- Exercise prompt
Beginning at the line containing "Requests to the" in the material below and ending at the line containing "CheckTheLicenseFirst.com", return each line exactly and add nothing.
Material for this exercise START
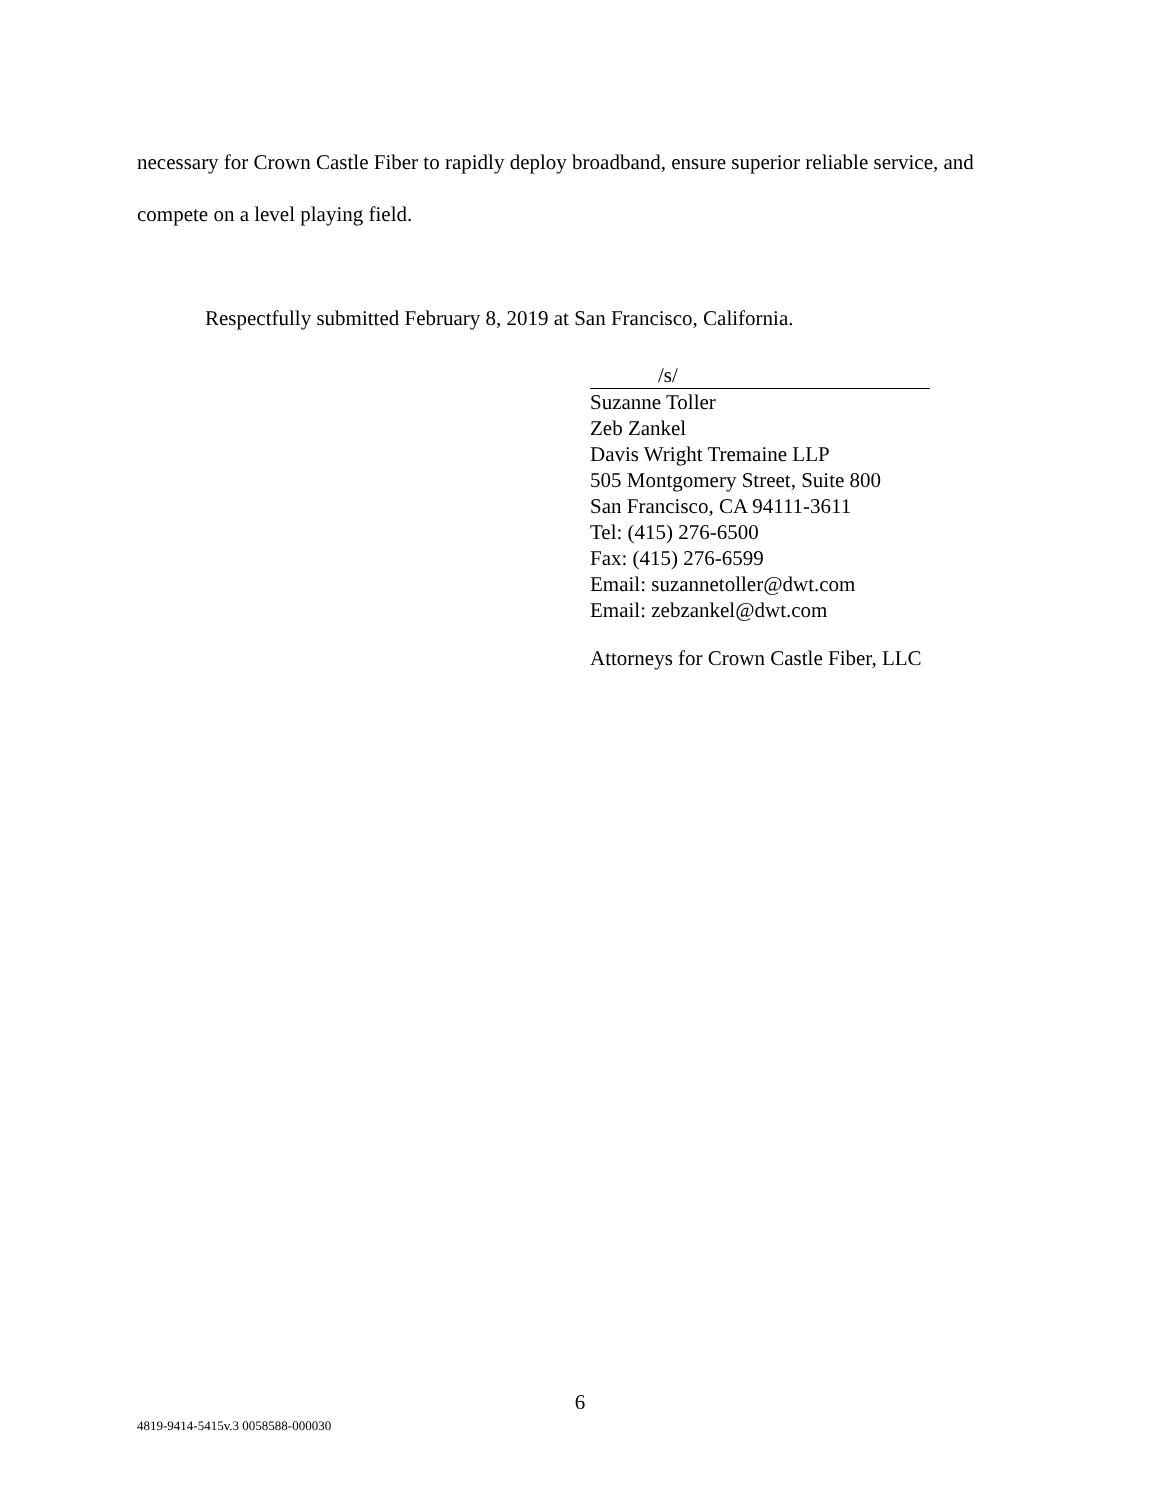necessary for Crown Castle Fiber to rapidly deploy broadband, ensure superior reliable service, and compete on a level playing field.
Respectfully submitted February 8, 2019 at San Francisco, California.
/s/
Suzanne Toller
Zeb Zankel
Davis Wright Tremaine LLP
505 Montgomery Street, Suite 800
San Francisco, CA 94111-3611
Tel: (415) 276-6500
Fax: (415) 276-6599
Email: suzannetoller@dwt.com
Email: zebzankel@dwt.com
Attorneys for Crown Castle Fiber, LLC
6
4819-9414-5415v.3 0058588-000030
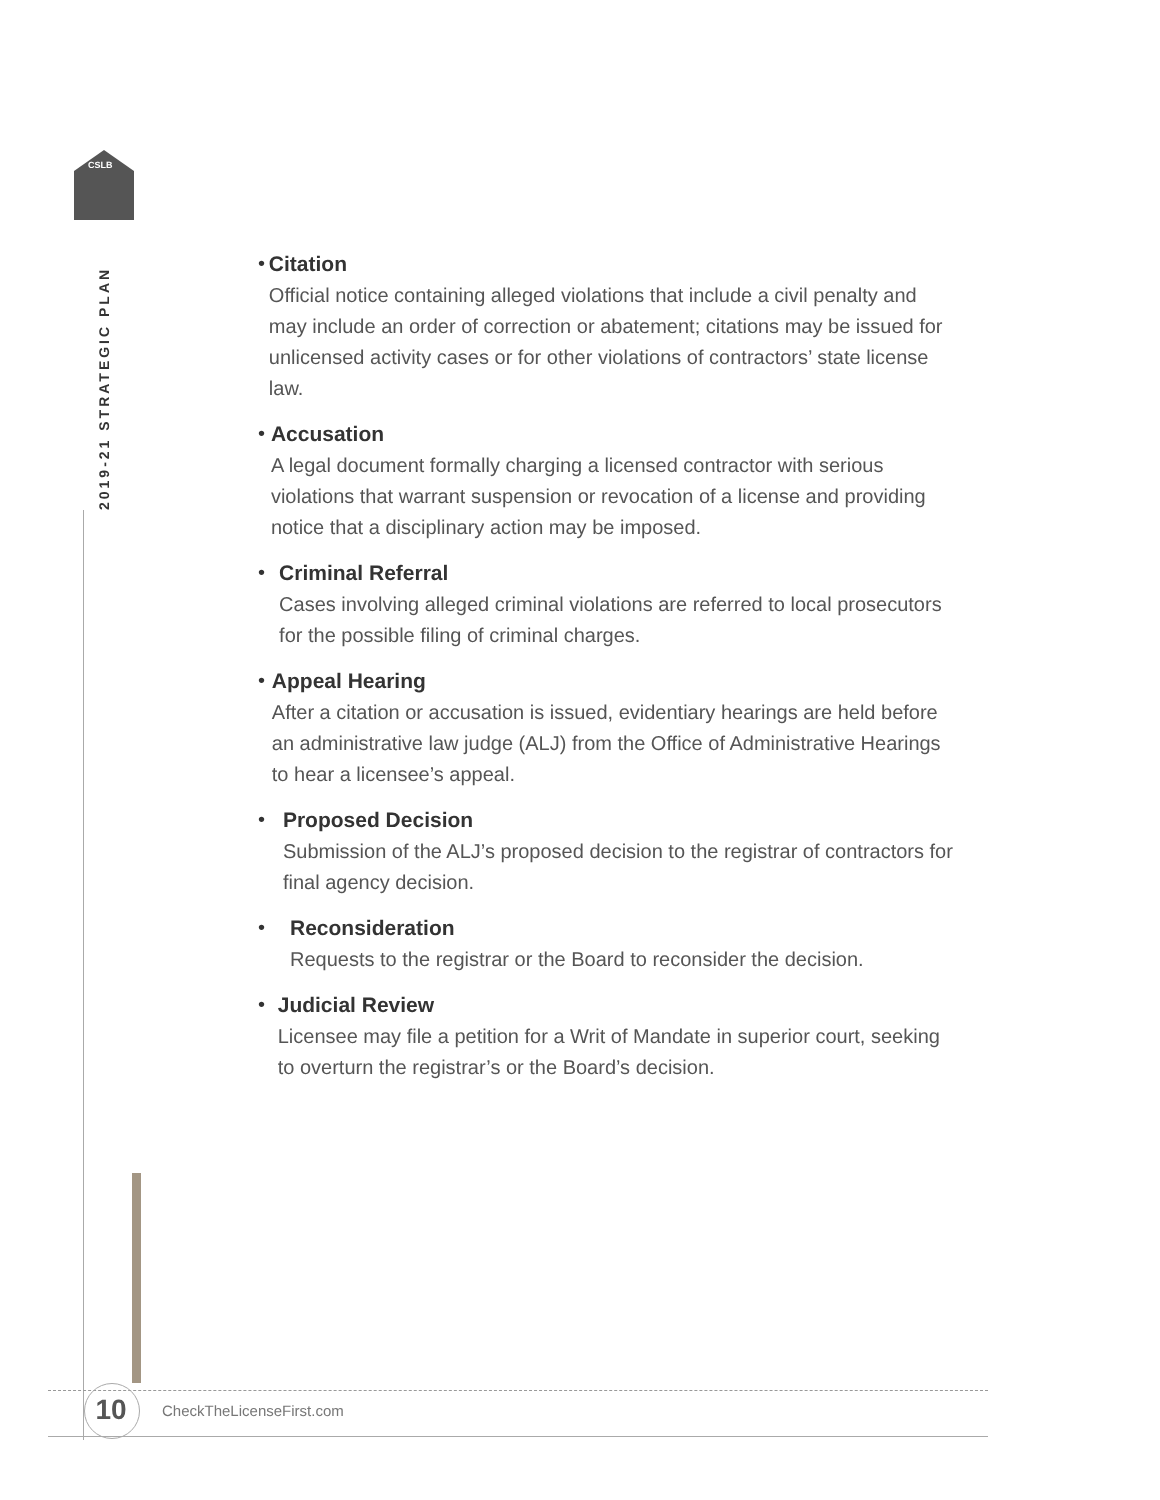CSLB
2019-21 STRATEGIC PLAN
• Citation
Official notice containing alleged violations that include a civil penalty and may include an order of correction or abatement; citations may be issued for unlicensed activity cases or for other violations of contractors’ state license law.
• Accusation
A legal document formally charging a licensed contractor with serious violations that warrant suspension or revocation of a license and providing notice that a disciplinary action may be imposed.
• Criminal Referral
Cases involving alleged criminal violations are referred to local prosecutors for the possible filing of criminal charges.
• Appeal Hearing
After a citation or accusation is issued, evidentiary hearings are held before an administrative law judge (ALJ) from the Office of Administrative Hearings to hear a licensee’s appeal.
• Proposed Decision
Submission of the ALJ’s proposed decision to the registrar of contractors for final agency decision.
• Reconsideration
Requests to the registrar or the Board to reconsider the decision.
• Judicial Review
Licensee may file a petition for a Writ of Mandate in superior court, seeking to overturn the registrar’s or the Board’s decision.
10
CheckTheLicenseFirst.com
Material for this exercise END
Material for this exercise START
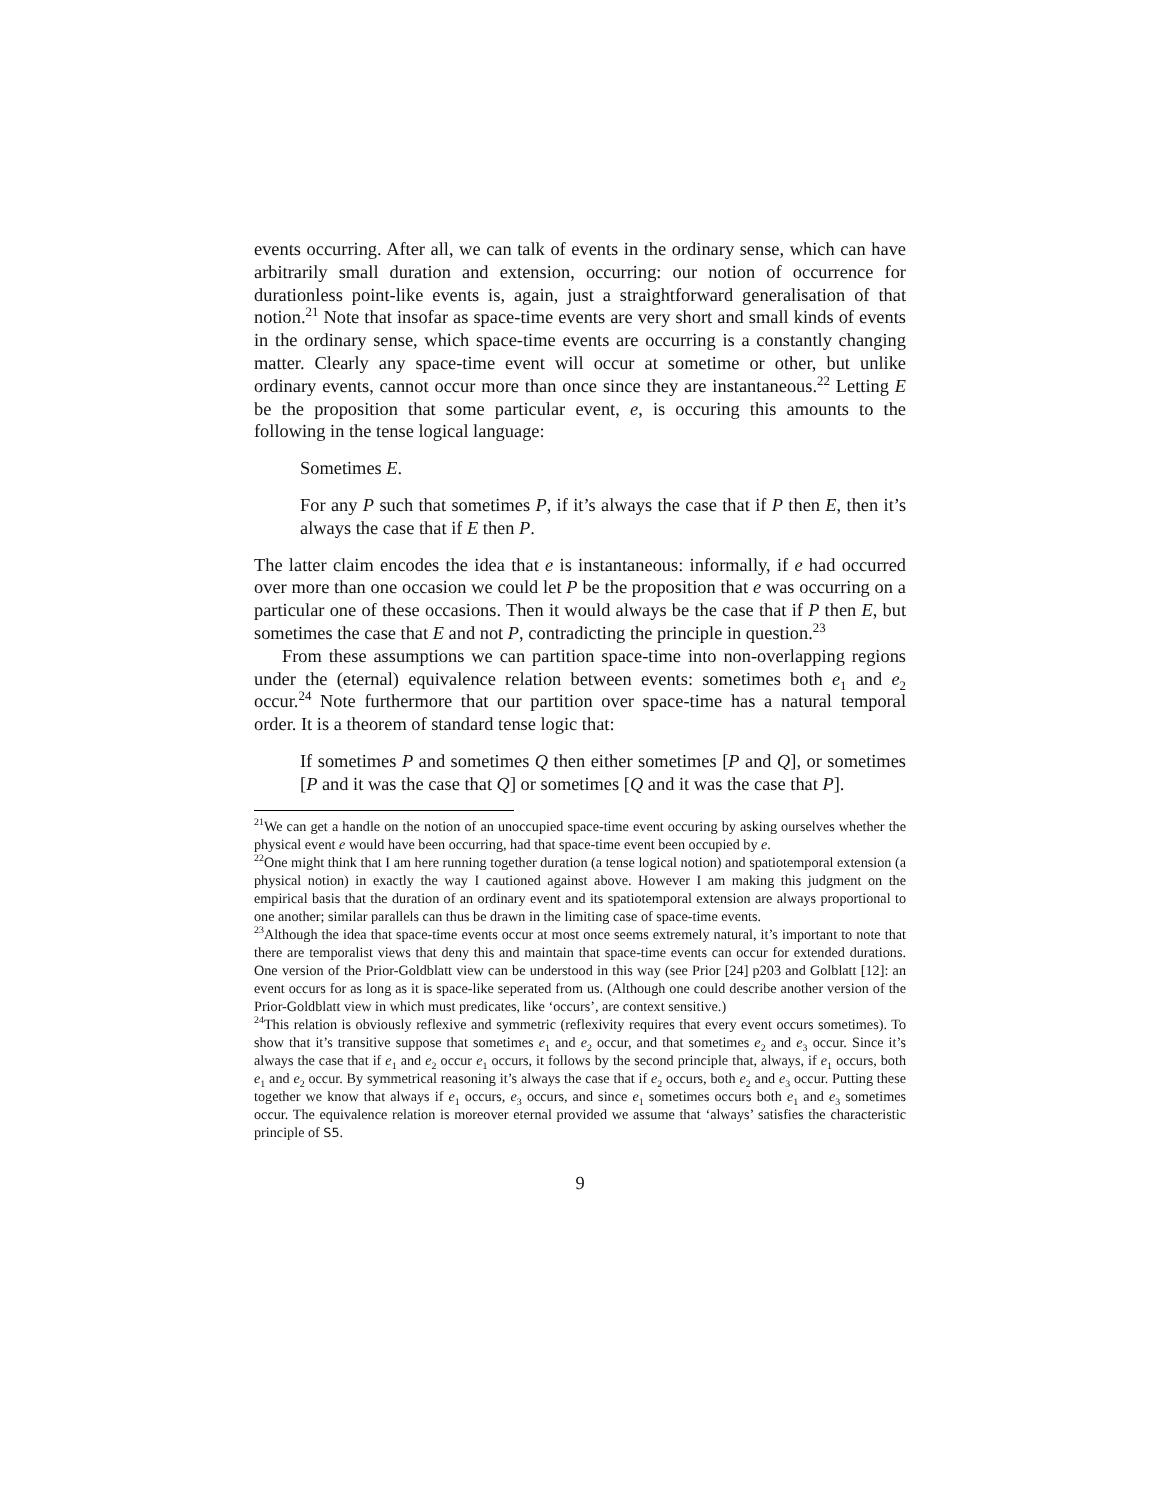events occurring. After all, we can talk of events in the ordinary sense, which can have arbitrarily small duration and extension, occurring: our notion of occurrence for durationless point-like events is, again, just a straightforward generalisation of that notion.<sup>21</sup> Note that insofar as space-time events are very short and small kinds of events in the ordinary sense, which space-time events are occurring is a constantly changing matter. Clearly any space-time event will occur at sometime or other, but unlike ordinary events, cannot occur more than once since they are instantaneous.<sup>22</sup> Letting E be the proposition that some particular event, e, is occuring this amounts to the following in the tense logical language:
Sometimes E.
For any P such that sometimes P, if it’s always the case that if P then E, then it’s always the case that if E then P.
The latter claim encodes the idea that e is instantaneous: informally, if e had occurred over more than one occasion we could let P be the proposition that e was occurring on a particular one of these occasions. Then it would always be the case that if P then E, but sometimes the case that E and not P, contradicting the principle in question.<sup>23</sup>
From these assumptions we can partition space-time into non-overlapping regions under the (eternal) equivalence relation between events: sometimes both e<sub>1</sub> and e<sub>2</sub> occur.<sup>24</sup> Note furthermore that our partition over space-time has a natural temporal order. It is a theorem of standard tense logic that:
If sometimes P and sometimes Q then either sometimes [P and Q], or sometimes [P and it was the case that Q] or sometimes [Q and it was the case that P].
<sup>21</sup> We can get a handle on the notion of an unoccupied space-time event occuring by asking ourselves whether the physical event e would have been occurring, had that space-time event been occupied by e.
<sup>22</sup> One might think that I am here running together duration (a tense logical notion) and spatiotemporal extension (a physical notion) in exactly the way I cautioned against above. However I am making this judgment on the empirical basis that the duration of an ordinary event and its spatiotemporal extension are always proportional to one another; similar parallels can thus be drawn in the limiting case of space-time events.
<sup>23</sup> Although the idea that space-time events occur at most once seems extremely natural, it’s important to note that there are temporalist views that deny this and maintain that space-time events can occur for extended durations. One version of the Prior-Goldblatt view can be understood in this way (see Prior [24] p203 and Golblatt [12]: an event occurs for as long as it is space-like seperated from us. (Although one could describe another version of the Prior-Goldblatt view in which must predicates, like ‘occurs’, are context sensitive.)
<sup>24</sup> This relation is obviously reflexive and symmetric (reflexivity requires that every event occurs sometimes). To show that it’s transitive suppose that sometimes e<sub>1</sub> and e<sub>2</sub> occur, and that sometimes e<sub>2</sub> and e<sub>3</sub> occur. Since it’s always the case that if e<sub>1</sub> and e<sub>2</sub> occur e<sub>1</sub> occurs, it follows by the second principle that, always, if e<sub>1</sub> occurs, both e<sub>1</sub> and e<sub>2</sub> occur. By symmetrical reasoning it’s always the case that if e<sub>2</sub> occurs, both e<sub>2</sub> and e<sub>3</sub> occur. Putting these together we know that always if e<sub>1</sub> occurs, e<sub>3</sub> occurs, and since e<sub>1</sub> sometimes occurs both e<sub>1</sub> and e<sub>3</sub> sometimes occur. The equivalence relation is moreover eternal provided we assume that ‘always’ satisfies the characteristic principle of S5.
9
Material for this exercise END
- Answer to the problem
Requests to the registrar or the Board to reconsider the decision.
• Judicial Review
Licensee may file a petition for a Writ of Mandate in superior court, seeking to overturn the registrar’s or the Board’s decision.
10
CheckTheLicenseFirst.com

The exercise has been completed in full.